# Supplied information:
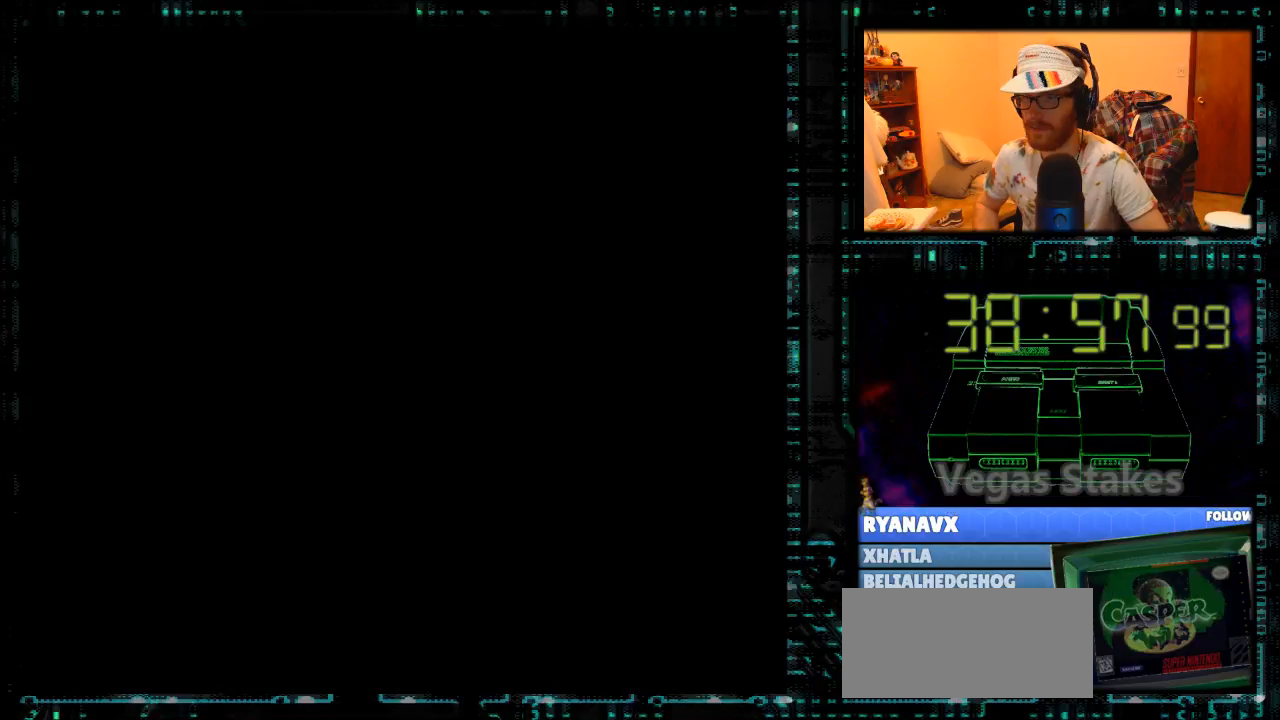
{"buttons": ["A"], "events": [[67, "A", "up"], [200, "A", "down"], [200, "B", "down"], [267, "A", "up"], [400, "A", "down"], [400, "B", "up"]]}
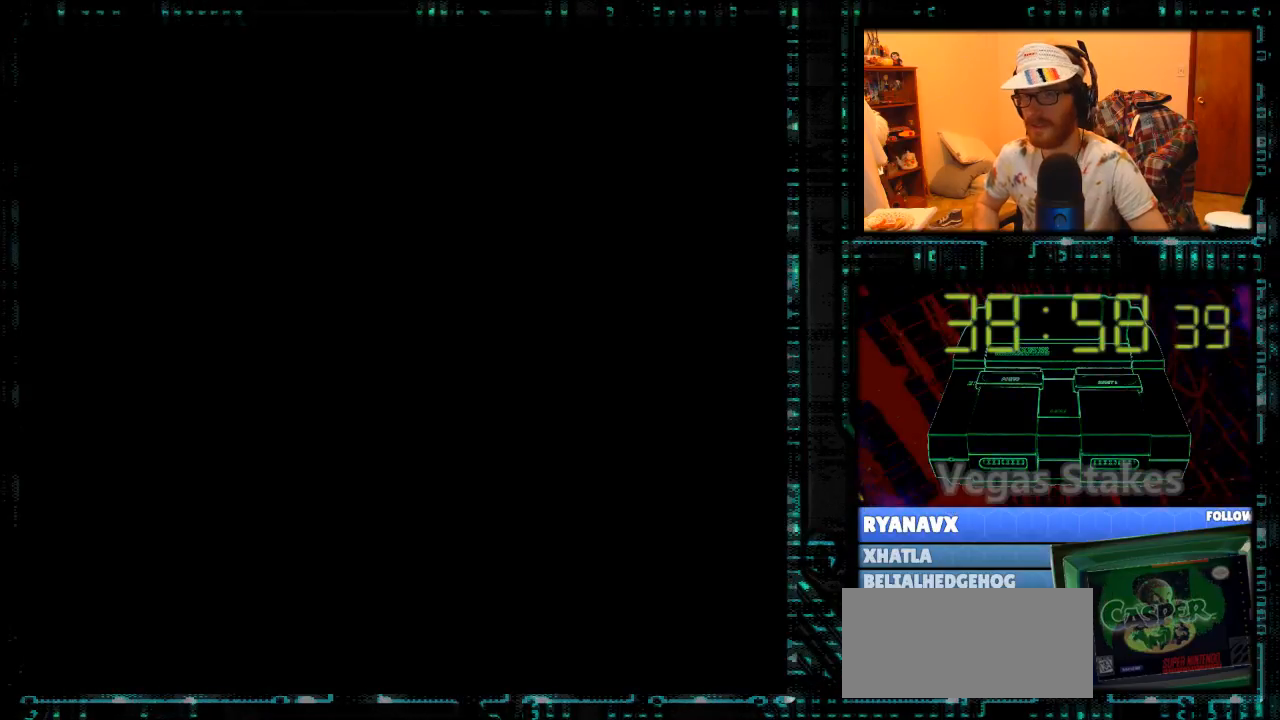
{"buttons": ["A"], "events": []}
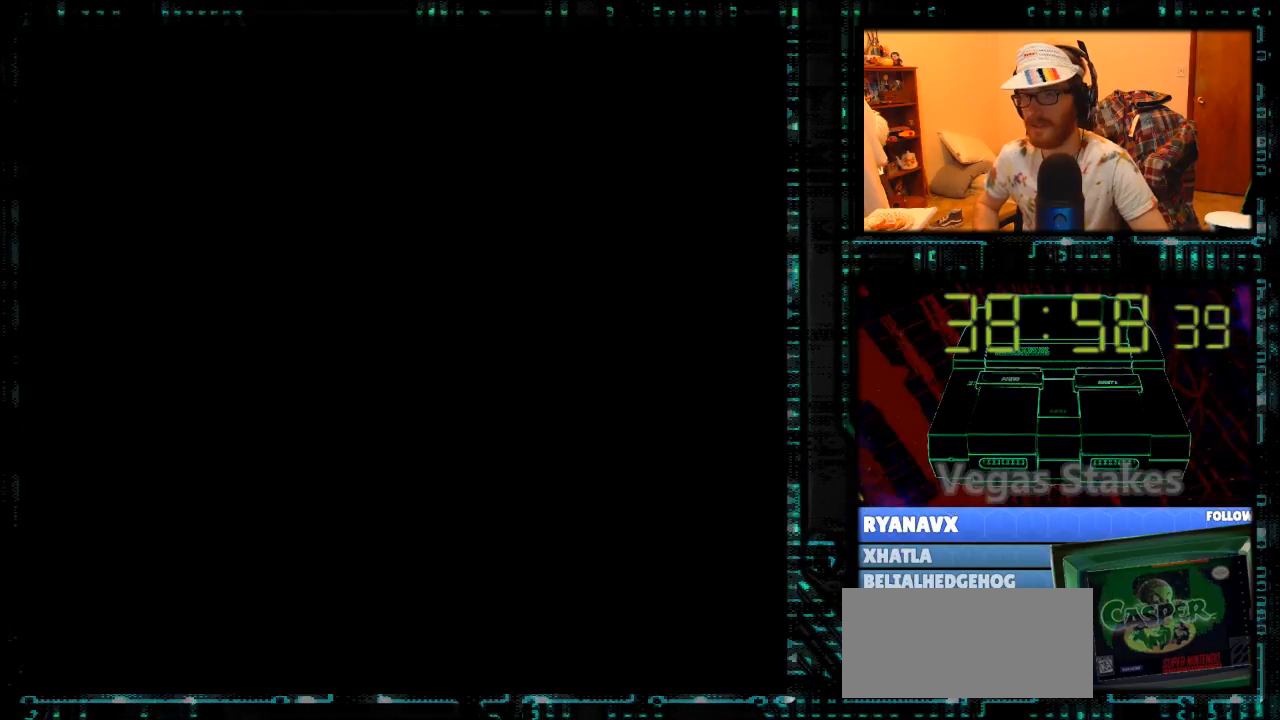
{"buttons": ["A"], "events": []}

# What to produce:
Please copy the data above character for character, skipping any pictures.

# Expected answer:
{"buttons": ["A"], "events": [[67, "A", "up"], [200, "A", "down"], [200, "B", "down"], [267, "A", "up"], [400, "A", "down"], [400, "B", "up"]]}
{"buttons": ["A"], "events": []}
{"buttons": ["A"], "events": []}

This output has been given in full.